= ЗАДАНИЕ =
В строках, начиная со строки с «pose: elev=150.3 azim=18.6» и заканчивая строкой с «Dot at: (293, 331)», замените «Dot» на «Point» и выпишите их заново, больше ничего не меняя.

= ИСХОДНЫЕ ДАННЫЕ =
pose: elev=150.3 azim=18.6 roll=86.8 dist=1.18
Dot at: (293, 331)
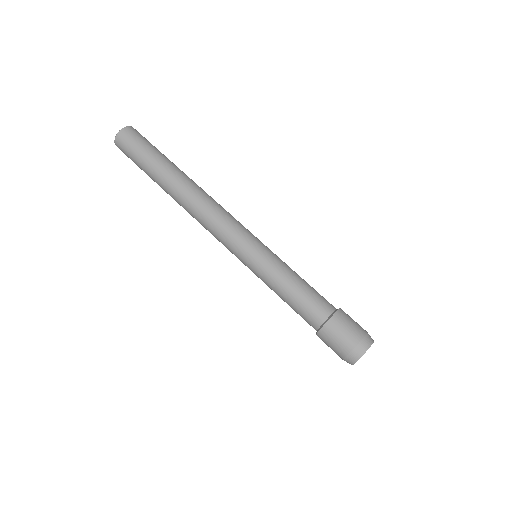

--

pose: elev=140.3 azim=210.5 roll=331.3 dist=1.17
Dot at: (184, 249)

--

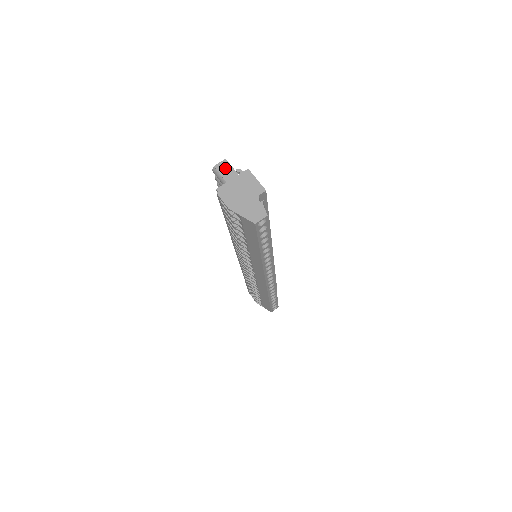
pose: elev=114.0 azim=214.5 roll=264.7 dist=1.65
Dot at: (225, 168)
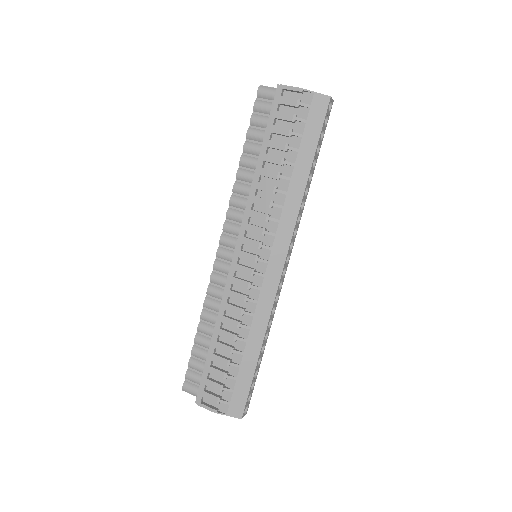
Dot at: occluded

= ОТВЕТ =
pose: elev=150.3 azim=18.6 roll=86.8 dist=1.18
Point at: (293, 331)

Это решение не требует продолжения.